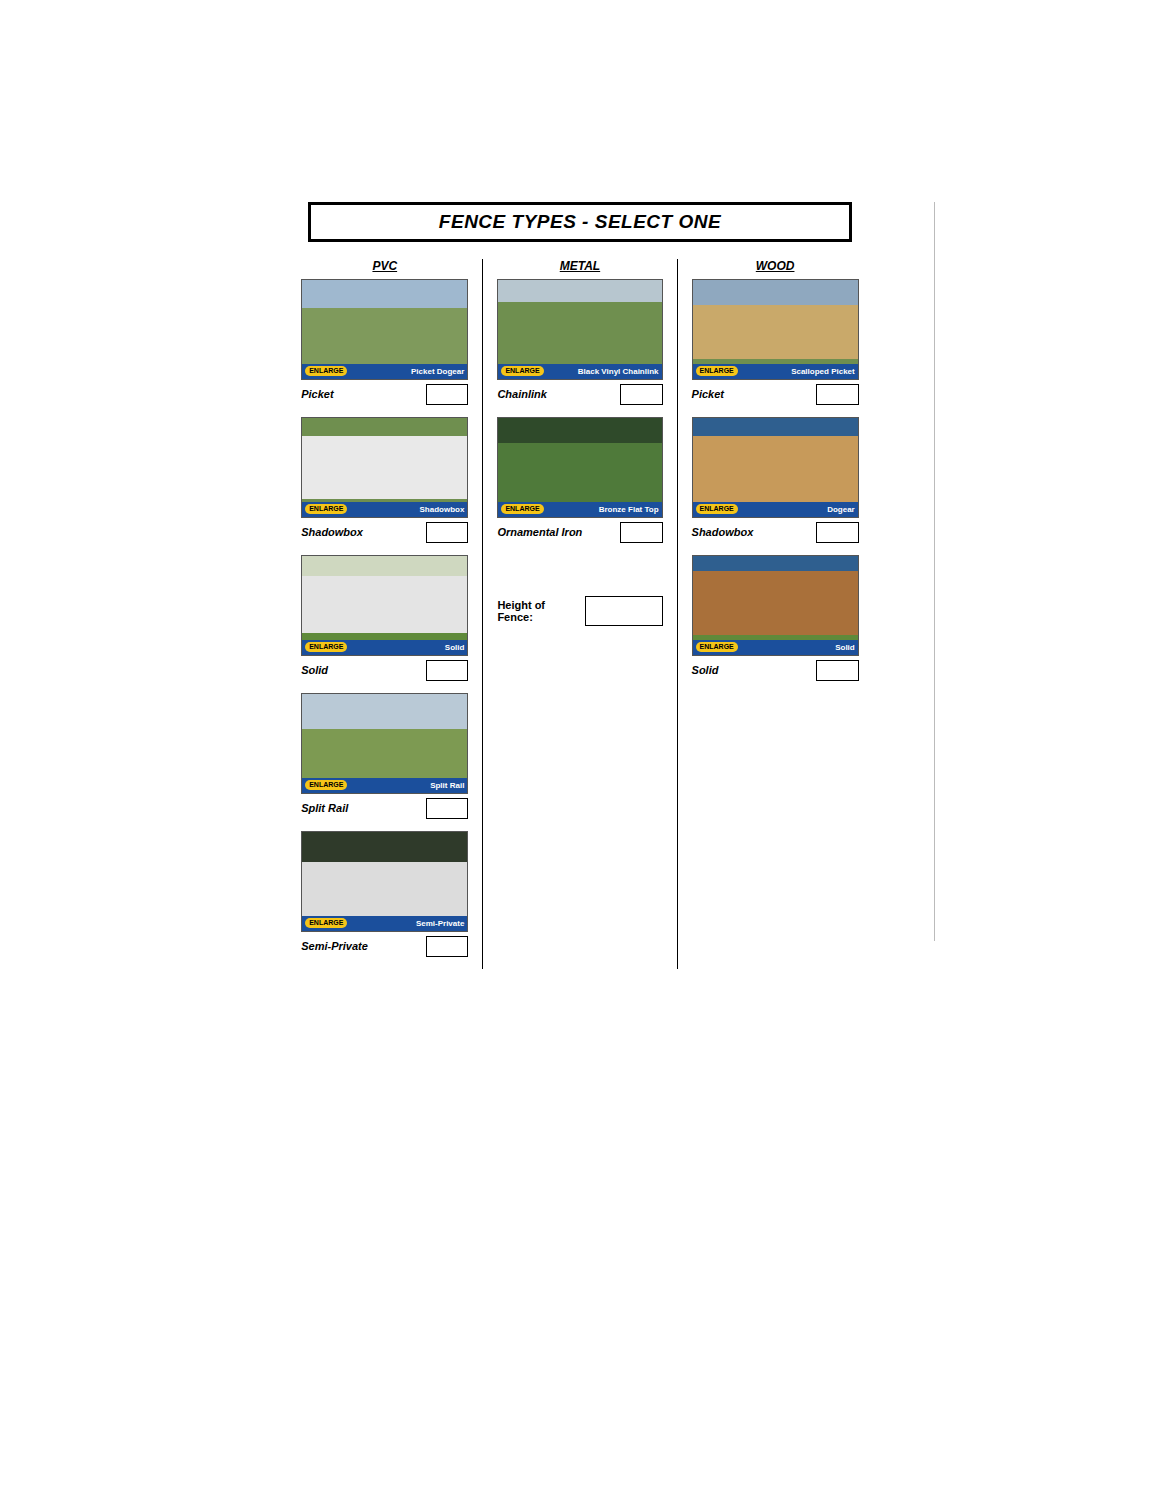FENCE TYPES - SELECT ONE
PVC
ENLARGE Picket Dogear
Picket
ENLARGE Shadowbox
Shadowbox
ENLARGE Solid
Solid
ENLARGE Split Rail
Split Rail
ENLARGE Semi-Private
Semi-Private
METAL
ENLARGE Black Vinyl Chainlink
Chainlink
ENLARGE Bronze Flat Top
Ornamental Iron
Height of Fence:
WOOD
ENLARGE Scalloped Picket
Picket
ENLARGE Dogear
Shadowbox
ENLARGE Solid
Solid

■ Task brief ■
Output the records above exactly as they are, leaving out the pictures.

■ Exercise result ■
FENCE TYPES - SELECT ONE
PVC
ENLARGE Picket Dogear
Picket
ENLARGE Shadowbox
Shadowbox
ENLARGE Solid
Solid
ENLARGE Split Rail
Split Rail
ENLARGE Semi-Private
Semi-Private
METAL
ENLARGE Black Vinyl Chainlink
Chainlink
ENLARGE Bronze Flat Top
Ornamental Iron
Height of Fence:
WOOD
ENLARGE Scalloped Picket
Picket
ENLARGE Dogear
Shadowbox
ENLARGE Solid
Solid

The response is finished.